Depuis Monterrey, l’Union européenne a également avancé sur ses autres engagements. L’objectif de la Conférence de Doha est de faire le bilan des progrès effectués, de réaffirmer les engagements, d’identifier les obstacles, mais aussi de trouver les moyens de surmonter ces obstacles. Il devrait également être question de nouveaux défis, par exemple le changement climatique et les prix élevés et volatiles des denrées alimentaires, des combustibles et des marchandises à la lumière du ralentissement économique mondial et même de la crise financière.
La Commission espère qu’à Doha, la communauté internationale reconfirmera le partenariat mondial sur le financement pour le développement basé sur des responsabilités partagées entre pays développés et en développement. Il ne s’agit donc pas d’un processus unidirectionnel, mais d’un processus bidirectionnel.
Doha devrait aboutir à un résultat prévisionnel à vocation pratique facilitant une mise en œuvre efficace du consensus de Monterrey dans toutes ses dimensions, comprenant la mobilisation des ressources internes, l’investissement étranger direct pour le développement, le commerce international, la dette extérieure des pays en développement, la coopération financière et technique et la gouvernance mondiale.
Le rapport que vous allez adopter aborde un certain nombre de ces questions et apporte une contribution opportune au débat international. Merci pour votre rapport et pour votre attention.
Le Président. - Le débat est clos.
Le vote aura lieu demain.
Déclarations écrites (article 142)
Sirpa Pietikäinen (PPE-DE), par écrit. - (FI) Monsieur le Président, Mesdames et Messieurs, je tiens à remercier M. Berman pour son excellent rapport, qui synthétise bien la direction empruntée par la politique de développement de l’UE: nous avons progressé, mais la route est encore longue.
Très récemment, l’UE a publié un document de recherche intitulé «Objectifs du Millénaire pour le Développement à mi-chemin» consacré à la mise en œuvre des Objectifs du Millénaire pour le Développement et au rôle de l’Union à cette fin. Ce rapport met en lumière les progrès enregistrés, mais aussi les améliorations requises dans plusieurs domaines.
L’UE représente le premier contributeur au monde à l’aide au développement, à hauteur de 60 % du total. En 2006, l’UE a atteint son objectif officiel, à savoir la conversion de 0,31 % de son PNB combiné en aide au développement.
Malgré la réalisation de son objectif 2006, l’aide s’avère insuffisante et les prévisions pour 2007 indiquent qu’elle se réduit comme peau de chagrin. La plupart des États membres de l’UE n’ont pas revu à la hausse le montant de l’aide au développement versé l’année précédente, et certains l’ont même raboté de plus de 100 %. Dès lors, les pays de l’UE qui ont souscrit aux Objectifs du Millénaire pour le Développement ont encore beaucoup de pain sur la planche.

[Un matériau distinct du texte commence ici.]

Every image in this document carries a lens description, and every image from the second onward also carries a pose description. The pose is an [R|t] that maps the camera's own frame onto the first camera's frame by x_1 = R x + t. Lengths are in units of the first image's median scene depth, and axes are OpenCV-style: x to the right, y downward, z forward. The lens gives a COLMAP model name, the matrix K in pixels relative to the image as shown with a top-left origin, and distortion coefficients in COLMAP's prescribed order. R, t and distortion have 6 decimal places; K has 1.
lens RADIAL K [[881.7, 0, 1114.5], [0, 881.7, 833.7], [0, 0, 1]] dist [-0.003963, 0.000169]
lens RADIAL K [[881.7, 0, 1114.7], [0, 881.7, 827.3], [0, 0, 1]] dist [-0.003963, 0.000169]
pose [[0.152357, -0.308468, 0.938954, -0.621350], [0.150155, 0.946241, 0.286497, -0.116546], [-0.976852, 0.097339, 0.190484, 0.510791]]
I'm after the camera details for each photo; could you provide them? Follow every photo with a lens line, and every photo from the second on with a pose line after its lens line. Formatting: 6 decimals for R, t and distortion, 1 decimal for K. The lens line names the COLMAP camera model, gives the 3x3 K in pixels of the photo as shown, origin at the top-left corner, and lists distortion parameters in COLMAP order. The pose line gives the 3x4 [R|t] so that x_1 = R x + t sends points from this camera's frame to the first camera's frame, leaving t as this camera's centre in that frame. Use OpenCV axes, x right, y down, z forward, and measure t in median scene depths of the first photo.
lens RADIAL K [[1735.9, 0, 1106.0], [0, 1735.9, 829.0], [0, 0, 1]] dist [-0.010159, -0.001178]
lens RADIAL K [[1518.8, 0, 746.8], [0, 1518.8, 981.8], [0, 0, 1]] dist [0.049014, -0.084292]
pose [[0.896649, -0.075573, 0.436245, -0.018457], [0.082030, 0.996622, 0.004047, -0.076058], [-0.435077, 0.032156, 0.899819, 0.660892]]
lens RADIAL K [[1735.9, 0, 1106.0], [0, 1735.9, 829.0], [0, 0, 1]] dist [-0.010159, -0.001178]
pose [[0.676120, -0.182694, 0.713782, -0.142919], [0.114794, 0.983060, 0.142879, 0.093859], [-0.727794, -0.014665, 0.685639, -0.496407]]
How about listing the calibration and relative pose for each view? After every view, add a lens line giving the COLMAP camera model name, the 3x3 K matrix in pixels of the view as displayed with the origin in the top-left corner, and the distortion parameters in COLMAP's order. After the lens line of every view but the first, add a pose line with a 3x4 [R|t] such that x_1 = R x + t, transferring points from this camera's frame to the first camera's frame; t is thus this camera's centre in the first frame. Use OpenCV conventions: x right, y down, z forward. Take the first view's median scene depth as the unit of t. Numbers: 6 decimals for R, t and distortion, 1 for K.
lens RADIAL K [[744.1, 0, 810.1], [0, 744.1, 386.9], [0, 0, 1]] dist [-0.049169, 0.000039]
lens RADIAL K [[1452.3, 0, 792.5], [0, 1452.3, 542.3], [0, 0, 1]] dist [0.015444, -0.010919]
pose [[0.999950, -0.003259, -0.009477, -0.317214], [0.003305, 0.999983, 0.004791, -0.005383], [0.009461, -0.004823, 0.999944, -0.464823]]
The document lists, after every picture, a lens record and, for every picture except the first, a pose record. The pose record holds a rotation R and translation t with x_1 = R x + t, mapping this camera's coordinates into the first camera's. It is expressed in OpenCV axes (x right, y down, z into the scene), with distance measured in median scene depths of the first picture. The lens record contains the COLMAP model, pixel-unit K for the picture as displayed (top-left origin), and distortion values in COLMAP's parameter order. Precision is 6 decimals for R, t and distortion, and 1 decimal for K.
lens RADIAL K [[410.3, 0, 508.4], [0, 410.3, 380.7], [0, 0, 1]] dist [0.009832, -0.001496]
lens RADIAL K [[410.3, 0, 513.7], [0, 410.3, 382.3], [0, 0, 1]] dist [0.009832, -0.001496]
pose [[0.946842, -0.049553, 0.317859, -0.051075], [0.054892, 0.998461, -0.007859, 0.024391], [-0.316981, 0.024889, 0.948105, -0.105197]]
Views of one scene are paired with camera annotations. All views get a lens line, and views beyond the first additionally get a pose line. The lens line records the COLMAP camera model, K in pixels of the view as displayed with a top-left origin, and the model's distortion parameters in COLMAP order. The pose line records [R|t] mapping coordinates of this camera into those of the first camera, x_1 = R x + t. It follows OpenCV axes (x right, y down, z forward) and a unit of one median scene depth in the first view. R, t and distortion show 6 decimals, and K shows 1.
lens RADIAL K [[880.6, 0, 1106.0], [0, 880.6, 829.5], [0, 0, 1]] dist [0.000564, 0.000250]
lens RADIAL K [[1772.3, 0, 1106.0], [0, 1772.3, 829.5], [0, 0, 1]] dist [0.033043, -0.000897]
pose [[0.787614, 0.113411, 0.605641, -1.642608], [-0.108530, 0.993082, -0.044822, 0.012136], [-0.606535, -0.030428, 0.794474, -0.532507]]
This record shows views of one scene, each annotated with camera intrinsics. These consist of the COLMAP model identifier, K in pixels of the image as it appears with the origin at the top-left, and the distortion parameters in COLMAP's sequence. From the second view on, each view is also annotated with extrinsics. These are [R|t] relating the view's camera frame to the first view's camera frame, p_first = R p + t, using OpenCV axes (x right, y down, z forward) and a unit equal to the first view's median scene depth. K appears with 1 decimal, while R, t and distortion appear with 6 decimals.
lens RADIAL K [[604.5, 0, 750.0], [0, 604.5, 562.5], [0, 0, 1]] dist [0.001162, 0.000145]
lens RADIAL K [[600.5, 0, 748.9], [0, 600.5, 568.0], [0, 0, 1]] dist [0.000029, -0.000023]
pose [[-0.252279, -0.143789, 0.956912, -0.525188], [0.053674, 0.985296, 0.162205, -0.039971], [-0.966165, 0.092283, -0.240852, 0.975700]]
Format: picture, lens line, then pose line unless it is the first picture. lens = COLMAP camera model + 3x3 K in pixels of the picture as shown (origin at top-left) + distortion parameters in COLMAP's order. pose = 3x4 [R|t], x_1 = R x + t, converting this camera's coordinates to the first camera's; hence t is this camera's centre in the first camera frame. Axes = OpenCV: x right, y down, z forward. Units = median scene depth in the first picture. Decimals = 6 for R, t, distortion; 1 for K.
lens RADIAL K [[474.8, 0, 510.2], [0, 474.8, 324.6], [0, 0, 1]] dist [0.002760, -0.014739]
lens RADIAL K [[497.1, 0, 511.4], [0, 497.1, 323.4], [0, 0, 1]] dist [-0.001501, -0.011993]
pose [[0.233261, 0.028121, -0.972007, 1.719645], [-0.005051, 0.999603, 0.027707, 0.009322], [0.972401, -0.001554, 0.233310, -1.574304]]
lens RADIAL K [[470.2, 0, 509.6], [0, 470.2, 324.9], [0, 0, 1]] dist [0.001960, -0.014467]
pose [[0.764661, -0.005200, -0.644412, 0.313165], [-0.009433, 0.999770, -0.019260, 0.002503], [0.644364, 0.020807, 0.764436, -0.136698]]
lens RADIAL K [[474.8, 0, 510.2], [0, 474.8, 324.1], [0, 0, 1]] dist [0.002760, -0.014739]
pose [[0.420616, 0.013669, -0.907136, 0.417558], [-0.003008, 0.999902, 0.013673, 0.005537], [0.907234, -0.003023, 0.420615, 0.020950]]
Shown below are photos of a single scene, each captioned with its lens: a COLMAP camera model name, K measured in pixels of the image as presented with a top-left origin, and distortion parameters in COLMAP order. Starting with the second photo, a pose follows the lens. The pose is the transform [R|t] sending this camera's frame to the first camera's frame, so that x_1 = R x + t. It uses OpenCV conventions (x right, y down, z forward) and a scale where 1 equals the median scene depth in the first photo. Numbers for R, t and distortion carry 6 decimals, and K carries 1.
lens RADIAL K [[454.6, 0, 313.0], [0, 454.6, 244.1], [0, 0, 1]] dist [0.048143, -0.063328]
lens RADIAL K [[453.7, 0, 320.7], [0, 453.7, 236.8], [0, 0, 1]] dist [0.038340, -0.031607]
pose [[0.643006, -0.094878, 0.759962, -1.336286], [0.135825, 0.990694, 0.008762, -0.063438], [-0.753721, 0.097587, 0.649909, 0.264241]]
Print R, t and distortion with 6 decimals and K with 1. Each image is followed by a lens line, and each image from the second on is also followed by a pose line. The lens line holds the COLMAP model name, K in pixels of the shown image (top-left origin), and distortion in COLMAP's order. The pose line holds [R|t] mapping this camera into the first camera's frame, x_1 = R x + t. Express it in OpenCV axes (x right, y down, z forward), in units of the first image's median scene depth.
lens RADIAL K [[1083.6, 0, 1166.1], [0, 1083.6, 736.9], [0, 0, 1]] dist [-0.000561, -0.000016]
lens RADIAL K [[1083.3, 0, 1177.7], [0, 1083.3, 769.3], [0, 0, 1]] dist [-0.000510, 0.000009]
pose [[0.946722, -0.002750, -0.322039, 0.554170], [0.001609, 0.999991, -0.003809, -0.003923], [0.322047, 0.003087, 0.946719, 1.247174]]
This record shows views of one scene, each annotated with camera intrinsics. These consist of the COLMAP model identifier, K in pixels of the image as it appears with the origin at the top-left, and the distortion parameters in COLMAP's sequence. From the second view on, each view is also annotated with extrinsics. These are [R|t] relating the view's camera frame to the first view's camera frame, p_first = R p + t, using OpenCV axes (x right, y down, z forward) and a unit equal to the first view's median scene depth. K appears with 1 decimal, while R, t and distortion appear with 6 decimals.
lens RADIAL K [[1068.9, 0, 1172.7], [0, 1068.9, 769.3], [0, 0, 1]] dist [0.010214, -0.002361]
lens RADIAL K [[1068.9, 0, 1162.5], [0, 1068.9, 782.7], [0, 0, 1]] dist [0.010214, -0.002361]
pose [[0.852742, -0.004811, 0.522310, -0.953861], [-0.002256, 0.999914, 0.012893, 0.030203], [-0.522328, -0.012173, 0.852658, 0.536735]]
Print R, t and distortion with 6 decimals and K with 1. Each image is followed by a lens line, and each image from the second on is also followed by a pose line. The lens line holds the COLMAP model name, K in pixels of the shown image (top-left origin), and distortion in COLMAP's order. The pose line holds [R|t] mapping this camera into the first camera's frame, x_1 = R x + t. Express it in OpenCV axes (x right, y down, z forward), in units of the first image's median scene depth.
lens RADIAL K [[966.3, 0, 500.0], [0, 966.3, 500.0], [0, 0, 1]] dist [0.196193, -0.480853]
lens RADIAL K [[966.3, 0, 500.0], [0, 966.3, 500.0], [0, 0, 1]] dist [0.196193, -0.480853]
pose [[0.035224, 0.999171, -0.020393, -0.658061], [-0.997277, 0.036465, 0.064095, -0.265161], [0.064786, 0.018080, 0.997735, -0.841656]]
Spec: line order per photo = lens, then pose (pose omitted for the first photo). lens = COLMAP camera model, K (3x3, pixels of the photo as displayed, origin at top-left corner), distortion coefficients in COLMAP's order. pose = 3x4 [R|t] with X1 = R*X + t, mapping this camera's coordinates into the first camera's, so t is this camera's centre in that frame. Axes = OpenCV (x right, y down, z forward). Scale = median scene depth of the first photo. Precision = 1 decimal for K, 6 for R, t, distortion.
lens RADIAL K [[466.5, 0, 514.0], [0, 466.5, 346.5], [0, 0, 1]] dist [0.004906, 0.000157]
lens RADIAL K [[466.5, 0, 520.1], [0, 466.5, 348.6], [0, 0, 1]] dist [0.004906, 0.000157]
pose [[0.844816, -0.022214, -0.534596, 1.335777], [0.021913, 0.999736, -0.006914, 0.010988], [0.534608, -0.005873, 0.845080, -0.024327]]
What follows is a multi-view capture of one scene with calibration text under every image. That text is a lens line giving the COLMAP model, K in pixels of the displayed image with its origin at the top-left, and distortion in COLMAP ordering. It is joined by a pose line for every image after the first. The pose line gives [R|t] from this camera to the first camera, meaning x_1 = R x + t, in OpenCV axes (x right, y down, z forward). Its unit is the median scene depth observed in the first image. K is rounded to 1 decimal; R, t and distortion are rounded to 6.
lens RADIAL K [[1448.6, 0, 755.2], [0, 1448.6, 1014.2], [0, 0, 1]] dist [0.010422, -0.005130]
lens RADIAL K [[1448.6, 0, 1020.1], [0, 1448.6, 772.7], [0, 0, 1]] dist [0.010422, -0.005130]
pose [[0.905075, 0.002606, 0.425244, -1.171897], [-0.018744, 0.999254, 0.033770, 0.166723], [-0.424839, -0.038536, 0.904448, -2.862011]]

En vertu des objectifs déterminés par l’UE, l’aide doit croître pour atteindre 0,7 % du PNB pour 2015. Or, la barre des 0,7 % ne suffira pas à enrayer automatiquement les problèmes de développement et de pauvreté. Nous sommes dès lors confrontés à un besoin urgent de planification, de structuration et de surveillance. En l’absence de liquidités, nous resterons au point mort, mais il est absolument impératif que nous respections notre objectif et notre engagement.